### Data in this exercise
□ □ □

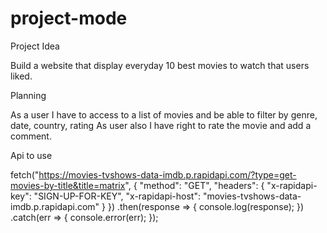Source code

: # project-mode


Project Idea

Build a website that display everyday 10 best movies to watch that users liked.

Planning

As a user I have to access to a list of movies and be able to filter by genre, date, country, rating
As user also I have right to rate the movie and add a comment.

Api to use

fetch("https://movies-tvshows-data-imdb.p.rapidapi.com/?type=get-movies-by-title&title=matrix", {
    "method": "GET",
    "headers": {
        "x-rapidapi-key": "SIGN-UP-FOR-KEY",
        "x-rapidapi-host": "movies-tvshows-data-imdb.p.rapidapi.com"
    }
})
.then(response => {
    console.log(response);
})
.catch(err => {
    console.error(err);
});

□ □ □

### Job item
Copy out every line of the listing above word for word, leaving out the picture.

### Answer section
Source code

: # project-mode


Project Idea

Build a website that display everyday 10 best movies to watch that users liked.

Planning

As a user I have to access to a list of movies and be able to filter by genre, date, country, rating
As user also I have right to rate the movie and add a comment.

Api to use

fetch("https://movies-tvshows-data-imdb.p.rapidapi.com/?type=get-movies-by-title&title=matrix", {
    "method": "GET",
    "headers": {
        "x-rapidapi-key": "SIGN-UP-FOR-KEY",
        "x-rapidapi-host": "movies-tvshows-data-imdb.p.rapidapi.com"
    }
})
.then(response => {
    console.log(response);
})
.catch(err => {
    console.error(err);
});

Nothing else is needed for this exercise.